BEGIN EXERCISE TEXT

How to Cite in APA Style

The APA in APA style stands for American Psychological Association.  Although the American Psychological Association created it, it is a citation style widely used in all of the sciences.  Do not let the fact that APA style is used for science intimidate you.  The fact is, it isn’t that much different than MLA style.

APA style and MLA style are fraternal twins.  Although they are not identical to one another, they are so similar that it’s possible to get confused between them if you’re not careful.  They use the exact same information but since they prioritize different things, they arrange that information in a different order. 

It’s important to note that APA  style asks for a title page, a running head across the top of all pages, and an abstract page.  If you are typing up a paper that requires those sections, please see Purdue’s Online Writing Lab’s reference guide for formatting your essay correctly.  This blog post will only focus on how to construct the citations you will use in your paper using the 6th edition of the APA Style Guide.

There are only 3 components to a citation style:

  • References page (known as the Works Cited page in MLA style)
  • Parenthetical citations
  • Notes (either footnotes or endnotes)

You may think that these components are arranged in the wrong order as the References page doesn’t actually appear until the very end of a paper, but you can’t build a parenthetical citation without the References page (indeed, a parenthetical citation is meaningless without its corresponding entry in the References page).  If you practice starting your References page as soon as you begin writing your papers, after a while it will feel more natural than leaving it until the end and you’ll thank yourself when you see how much more quickly you get your essays finished.

END EXERCISE TEXT
BEGIN INFORMATION GIVEN

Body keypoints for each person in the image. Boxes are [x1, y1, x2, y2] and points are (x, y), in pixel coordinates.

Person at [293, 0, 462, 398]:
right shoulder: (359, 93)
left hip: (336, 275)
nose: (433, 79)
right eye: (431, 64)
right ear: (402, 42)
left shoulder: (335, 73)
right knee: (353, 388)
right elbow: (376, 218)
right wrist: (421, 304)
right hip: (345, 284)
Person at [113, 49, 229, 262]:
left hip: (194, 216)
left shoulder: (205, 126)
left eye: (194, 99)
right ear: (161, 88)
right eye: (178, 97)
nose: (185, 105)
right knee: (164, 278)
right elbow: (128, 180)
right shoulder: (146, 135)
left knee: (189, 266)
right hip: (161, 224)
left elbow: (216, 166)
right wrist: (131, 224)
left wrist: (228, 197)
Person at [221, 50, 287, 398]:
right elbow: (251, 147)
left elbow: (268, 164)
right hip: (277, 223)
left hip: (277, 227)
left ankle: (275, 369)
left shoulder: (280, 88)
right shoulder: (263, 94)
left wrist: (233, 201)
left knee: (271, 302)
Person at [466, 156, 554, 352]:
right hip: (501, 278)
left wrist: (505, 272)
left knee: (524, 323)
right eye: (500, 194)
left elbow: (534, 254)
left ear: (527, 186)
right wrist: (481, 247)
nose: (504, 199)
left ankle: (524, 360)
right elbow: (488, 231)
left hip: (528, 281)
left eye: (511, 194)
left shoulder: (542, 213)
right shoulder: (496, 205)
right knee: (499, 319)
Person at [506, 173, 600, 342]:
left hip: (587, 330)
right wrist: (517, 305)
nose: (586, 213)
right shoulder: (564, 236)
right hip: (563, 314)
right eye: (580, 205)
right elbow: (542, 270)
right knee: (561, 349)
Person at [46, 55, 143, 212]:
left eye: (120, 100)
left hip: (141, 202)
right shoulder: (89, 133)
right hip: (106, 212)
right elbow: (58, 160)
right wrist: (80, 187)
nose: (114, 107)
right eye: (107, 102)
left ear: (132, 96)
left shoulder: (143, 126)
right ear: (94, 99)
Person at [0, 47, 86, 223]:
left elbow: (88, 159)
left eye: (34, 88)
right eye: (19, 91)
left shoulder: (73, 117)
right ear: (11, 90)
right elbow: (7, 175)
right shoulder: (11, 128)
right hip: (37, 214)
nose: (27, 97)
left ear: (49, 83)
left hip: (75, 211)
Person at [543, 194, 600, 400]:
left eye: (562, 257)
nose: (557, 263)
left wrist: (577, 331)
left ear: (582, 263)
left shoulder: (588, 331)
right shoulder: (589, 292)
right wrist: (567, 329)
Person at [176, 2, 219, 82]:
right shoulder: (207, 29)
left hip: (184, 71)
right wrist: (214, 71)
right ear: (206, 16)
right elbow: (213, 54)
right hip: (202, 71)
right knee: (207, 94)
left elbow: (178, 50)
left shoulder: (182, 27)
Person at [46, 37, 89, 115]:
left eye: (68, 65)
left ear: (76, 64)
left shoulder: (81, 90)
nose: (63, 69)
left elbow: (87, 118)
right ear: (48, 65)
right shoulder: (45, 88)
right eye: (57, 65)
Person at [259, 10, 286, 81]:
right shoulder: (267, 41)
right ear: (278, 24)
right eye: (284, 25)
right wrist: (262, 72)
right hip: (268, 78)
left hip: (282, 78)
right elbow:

END INFORMATION GIVEN

• **ASSIGNMENT**: Copy the stretch of the APA citation text from "There are only" through "footnotes or endnotes)", renaming "components" as "parts". The listing above comes from a separate source.

• **WORKED SOLUTION**:
There are only 3 parts to a citation style:

  • References page (known as the Works Cited page in MLA style)
  • Parenthetical citations
  • Notes (either footnotes or endnotes)